** Consignes **
1) D'après le texte sur les loot boxes et les microtransactions, comment nomme-t-on les microtransactions dans la vie de tous les jours ?
2) Poursuivez le texte sur les loot boxes et les microtransactions à partir de l'endroit où il s'arrête.

** Texte fourni **
▬▬▬▬▬▬
Le modèle économique des loot boxes et des microtransactions dans le jeu vidéo
Partie 1 : Présentation des loot boxes et des microtransactions dans le monde des jeux-vidéo
Par Matthieu Ivorra
1 : Que sont les microtransactions et les loot boxes ?
1.1 : Les microtransactions
Les microtransactions dans le monde du jeu vidéo (ou les micropaiements dans la vie de tous les jours) sont des transactions payantes permettant d'acheter un bien numérique de faible valeur unitaire. Dans les jeux vidéo, les microtransactions sont parfois la base d'un modèle économique. Souvent utilisés dans les jeux en lignes, les jeux free-to-play ou les jeux mobiles, les microtransactions sont de plus en plus populaires et se développent au fur et à mesure dans différents types de jeux à un tel point qu'elles touchent les AAA, prenant petit à petit de l'ampleur, au point peut-être de devenir le modèle du futur.
▬▬▬▬▬▬
** Données à examiner **
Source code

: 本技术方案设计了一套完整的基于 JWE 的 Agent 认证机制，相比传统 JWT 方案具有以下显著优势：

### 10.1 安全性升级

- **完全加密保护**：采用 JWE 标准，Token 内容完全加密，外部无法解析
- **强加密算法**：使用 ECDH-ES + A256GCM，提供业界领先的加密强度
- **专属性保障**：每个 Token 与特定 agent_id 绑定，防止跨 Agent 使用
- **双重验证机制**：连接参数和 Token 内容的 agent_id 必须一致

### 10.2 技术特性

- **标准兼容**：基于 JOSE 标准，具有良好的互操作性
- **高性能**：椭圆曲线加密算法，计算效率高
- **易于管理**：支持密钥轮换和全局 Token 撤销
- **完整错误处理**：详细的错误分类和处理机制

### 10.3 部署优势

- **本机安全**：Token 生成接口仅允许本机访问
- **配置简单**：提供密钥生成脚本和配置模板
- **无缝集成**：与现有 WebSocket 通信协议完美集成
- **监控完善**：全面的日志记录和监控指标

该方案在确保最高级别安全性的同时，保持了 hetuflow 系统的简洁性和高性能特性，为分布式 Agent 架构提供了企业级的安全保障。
▬▬▬▬▬▬
** Résultats attendus **
1) On les appelle les micropaiements.

2)
Bien que les microtransactions soient considérées par le grand-public comme un modèle économique récent, cette technique remonte à bien des années, à un tel point où les sites spécialisés n'arrivent pas à s'accorder, quel titre à intégrer des microtransactions en premier. Le fait de faire payer les joueurs régulièrement est un concept aussi vieux que le jeu vidéo lui-même, et pour cela il faut se référer aux anciens modèles économiques pouvant être comparés pour certains à des microtransactions comme les bornes d'arcades (voir Partie 1, 3, 3..1) par exemple.
Si les microtransactions sont présentes dans les jeux vidéo, c'est pour pallier les coûts de production des jeux vidéo qui sont de plus en plus gros, et depuis 2013 il est difficile de trouver un jeu qui ne contient pas de microtransactions, tellement celles-ci sont présentes dans tous les gens de jeux.
Les microtransactions sont présentes dans les jeux gratuits ou payants, dans les AAA et les titres indépendants ainsi que dans les jeux solos ou multijoueurs.
Parmi ces microtransactions et les jeux les utilisant, il existe un point clef qui est la "barrière du bon sens" des développeurs : A partir de quand un jeu devient-il un pay-to-win à cause de ses microtransactions ?
Enfin, il existe différentes microtransactions. Il y a l'achat direct et l'achat indirect.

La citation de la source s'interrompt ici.